# [SUPPLIED MATERIAL]
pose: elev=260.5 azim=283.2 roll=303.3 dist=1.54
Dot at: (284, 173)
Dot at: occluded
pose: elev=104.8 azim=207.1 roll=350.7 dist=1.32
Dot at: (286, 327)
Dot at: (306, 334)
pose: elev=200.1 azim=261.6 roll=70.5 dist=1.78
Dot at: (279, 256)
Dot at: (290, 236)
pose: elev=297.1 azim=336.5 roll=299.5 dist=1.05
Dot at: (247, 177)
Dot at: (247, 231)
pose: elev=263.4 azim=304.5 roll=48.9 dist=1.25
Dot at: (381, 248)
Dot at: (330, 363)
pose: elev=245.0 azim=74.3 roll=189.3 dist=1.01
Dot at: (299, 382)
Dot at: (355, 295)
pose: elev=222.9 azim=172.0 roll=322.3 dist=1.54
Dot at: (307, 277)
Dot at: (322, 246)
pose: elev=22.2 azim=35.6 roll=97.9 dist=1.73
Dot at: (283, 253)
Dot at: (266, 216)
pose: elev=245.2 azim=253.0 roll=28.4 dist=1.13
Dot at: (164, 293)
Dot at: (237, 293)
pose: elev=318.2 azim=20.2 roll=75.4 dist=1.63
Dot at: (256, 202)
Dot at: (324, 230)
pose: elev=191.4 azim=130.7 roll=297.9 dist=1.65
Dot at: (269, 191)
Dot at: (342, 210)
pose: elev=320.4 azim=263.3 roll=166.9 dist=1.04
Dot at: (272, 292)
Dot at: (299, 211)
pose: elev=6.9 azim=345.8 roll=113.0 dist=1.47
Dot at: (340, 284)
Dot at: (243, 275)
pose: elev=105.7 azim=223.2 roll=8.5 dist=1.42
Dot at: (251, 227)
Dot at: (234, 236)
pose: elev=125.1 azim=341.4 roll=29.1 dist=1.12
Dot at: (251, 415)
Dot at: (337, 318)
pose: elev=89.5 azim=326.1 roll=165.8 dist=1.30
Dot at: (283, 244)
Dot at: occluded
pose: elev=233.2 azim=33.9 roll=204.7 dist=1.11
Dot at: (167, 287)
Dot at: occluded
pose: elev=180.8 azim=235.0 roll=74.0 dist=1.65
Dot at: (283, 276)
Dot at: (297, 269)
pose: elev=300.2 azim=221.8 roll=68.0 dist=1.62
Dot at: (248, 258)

# [EXERCISE AIM]
Write out every line of the items above as a JSON list of strings, with one string for each line and blank lines omitted.

# [FINAL RESULT]
[
  "pose: elev=260.5 azim=283.2 roll=303.3 dist=1.54",
  "Dot at: (284, 173)",
  "Dot at: occluded",
  "pose: elev=104.8 azim=207.1 roll=350.7 dist=1.32",
  "Dot at: (286, 327)",
  "Dot at: (306, 334)",
  "pose: elev=200.1 azim=261.6 roll=70.5 dist=1.78",
  "Dot at: (279, 256)",
  "Dot at: (290, 236)",
  "pose: elev=297.1 azim=336.5 roll=299.5 dist=1.05",
  "Dot at: (247, 177)",
  "Dot at: (247, 231)",
  "pose: elev=263.4 azim=304.5 roll=48.9 dist=1.25",
  "Dot at: (381, 248)",
  "Dot at: (330, 363)",
  "pose: elev=245.0 azim=74.3 roll=189.3 dist=1.01",
  "Dot at: (299, 382)",
  "Dot at: (355, 295)",
  "pose: elev=222.9 azim=172.0 roll=322.3 dist=1.54",
  "Dot at: (307, 277)",
  "Dot at: (322, 246)",
  "pose: elev=22.2 azim=35.6 roll=97.9 dist=1.73",
  "Dot at: (283, 253)",
  "Dot at: (266, 216)",
  "pose: elev=245.2 azim=253.0 roll=28.4 dist=1.13",
  "Dot at: (164, 293)",
  "Dot at: (237, 293)",
  "pose: elev=318.2 azim=20.2 roll=75.4 dist=1.63",
  "Dot at: (256, 202)",
  "Dot at: (324, 230)",
  "pose: elev=191.4 azim=130.7 roll=297.9 dist=1.65",
  "Dot at: (269, 191)",
  "Dot at: (342, 210)",
  "pose: elev=320.4 azim=263.3 roll=166.9 dist=1.04",
  "Dot at: (272, 292)",
  "Dot at: (299, 211)",
  "pose: elev=6.9 azim=345.8 roll=113.0 dist=1.47",
  "Dot at: (340, 284)",
  "Dot at: (243, 275)",
  "pose: elev=105.7 azim=223.2 roll=8.5 dist=1.42",
  "Dot at: (251, 227)",
  "Dot at: (234, 236)",
  "pose: elev=125.1 azim=341.4 roll=29.1 dist=1.12",
  "Dot at: (251, 415)",
  "Dot at: (337, 318)",
  "pose: elev=89.5 azim=326.1 roll=165.8 dist=1.30",
  "Dot at: (283, 244)",
  "Dot at: occluded",
  "pose: elev=233.2 azim=33.9 roll=204.7 dist=1.11",
  "Dot at: (167, 287)",
  "Dot at: occluded",
  "pose: elev=180.8 azim=235.0 roll=74.0 dist=1.65",
  "Dot at: (283, 276)",
  "Dot at: (297, 269)",
  "pose: elev=300.2 azim=221.8 roll=68.0 dist=1.62",
  "Dot at: (248, 258)"
]